November 10, 2007

And Thunder Is the Bowling of Angels

Back in June of this year, the Southeastern USA was in a terrible drought. Taking a boldly useless approach to the problem, Georgia Governor Sonny Perdue held a pray-in on June 11 in order to petition the sky-god he fantasizes about to make rain fall on his state.

Surprisingly enough, it didn't work. The drought continues and the situation worsens. Some bold and decisive action is needed! Governor Perdue has once again stepped up to the plate! Next week, he'll be hosting a prayer service on Tuesday to get true-believers together to pray for rain, because it worked so well the last time!

Georgia Turns to Prayer to Ease Drought

ATLANTA (AP) — What to do when the rain won't come? If you're Georgia Gov. Sonny Perdue, you pray.

The governor will host a prayer service next week to ask for relief from the drought gripping the Southeast.

"The only solution is rain, and the only place we get that is from a higher power," Perdue spokesman Bert Brantley said on Wednesday.

Perdue's office has sent out invitations to leaders from several faiths for the service, set for Tuesday...

Perdue, a Baptist, has enjoyed strong support from Georgia's Christian conservatives...
Albert Einstein once said that insanity was repeating the same actions time and again but expecting a different outcome. By this definition, I am of the firm opinion that Perdue is a raving loon. Assuming that he really believes in his favorite mythology, he would be praying for rain on his own all the time. So would the many other Georgians who share in these beliefs. They've already tried this en masse at least once, and now Perdue is going to pull in a bunch of other believers in similar mythologies in the apparent belief that somehow the sky-king in whom he believes is more likely to accede to the supplications of 20 people than he is to the begging of just one. Is there some reason to believe this to be the case? Or is it that the people he's gathering have been proclaimed "leaders of several faiths" and so have more pull with Big Daddy Rainmaker than some lowly farmer outside of Climax, GA?

No matter. The whole thing is both nutty and futile. When one believes that rain comes from a deity, I'm sure one feels a lessened desire to insure that one's beliefs are in line with the rest of reality.

None of this is to say that all Georgians are religiously-motivated nutters who pray to invisible spirits to clean up their messes, like the governor. The Atlanta Freethought Society is taking a much more sober and dim view of Perdue's nonsense:
Group to Protest Ga. Rain Prayer

A secular group said Friday it would protest Gov.

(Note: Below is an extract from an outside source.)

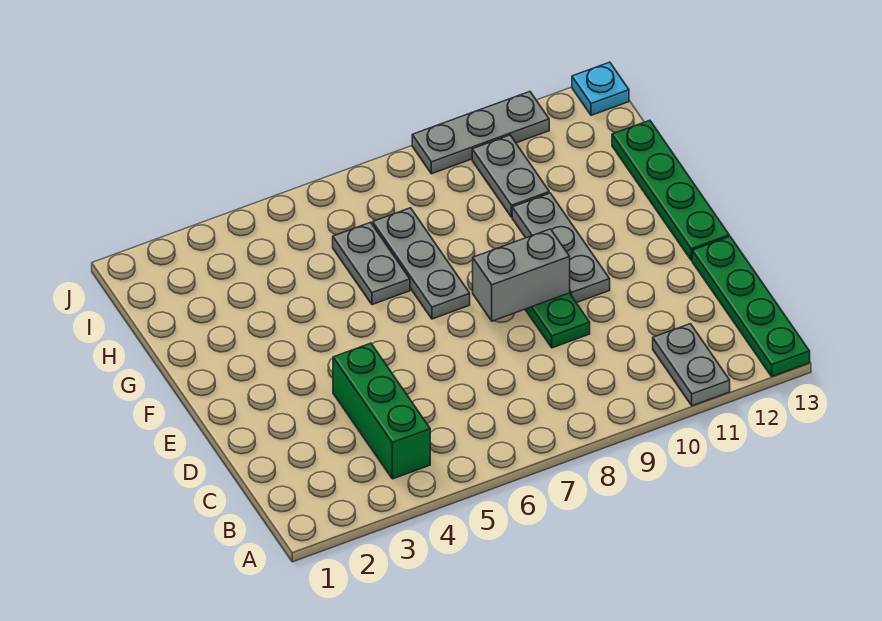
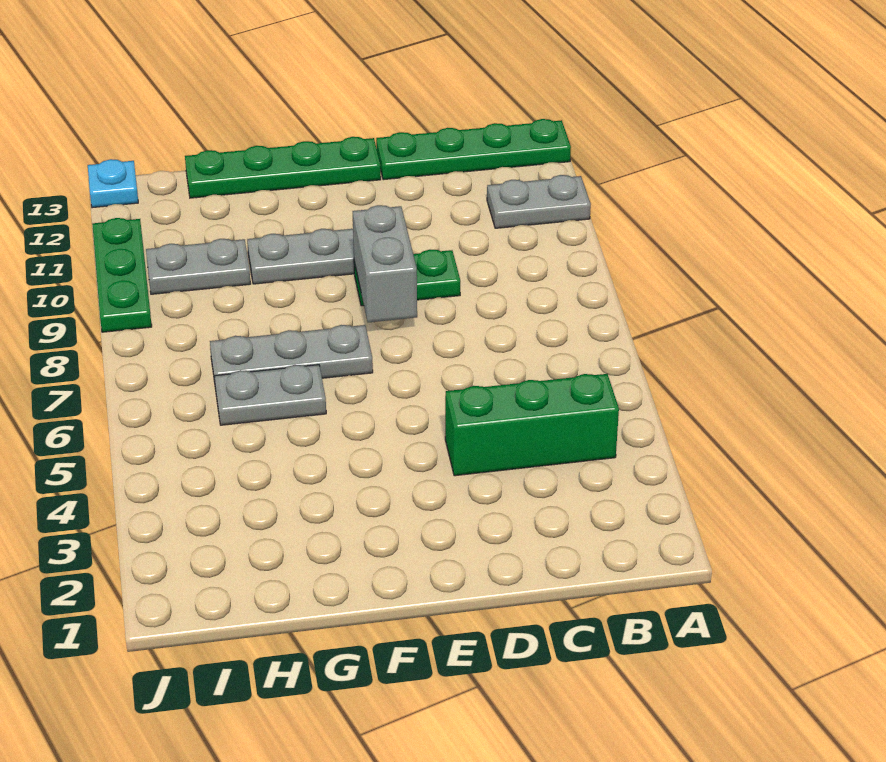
grey 1x3 plate [412,92,549,174] -> green 1x3 plate [92,218,152,332]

Sonny Perdue's planned prayer service intended to ask for relief from the Southeastern drought, saying the rally violates the principle of separation of church and state...

"The problem is not that they are praying for rain, it's they are doing it in our name," said Ed Buckner of the Atlanta Freethought Society, which seeks to educate the public about the separation of church and state. "We didn't elect that guy as a preacher. He has no right to make a religious statement on behalf of Georgians."
I agree generally with Buckner's sentiment here, but I think the basal problem is deeper than this one action. Ultimately, the fault lies with an electorate that keeps turning over the keys to power to people like Perdue, people who call in a team of witch-doctors and mumbling incantations to giants in the firmament and thinking that those giants are going to reply by changing our world to conform to their whims. People who hear celestial voices needed medication, not re-election.

Clearly, the rain-god Hiro is punishing Georgians for not eating the hearts of the enemies they should be slaying in battle. Unless Perdue wakes up and realizes the might of Hiro, he and all Georgians will find themselves in Rarohenga after they die.

Why would this be any less valid than praying to an ancient Near Eastern deity to make it rain in Georgia?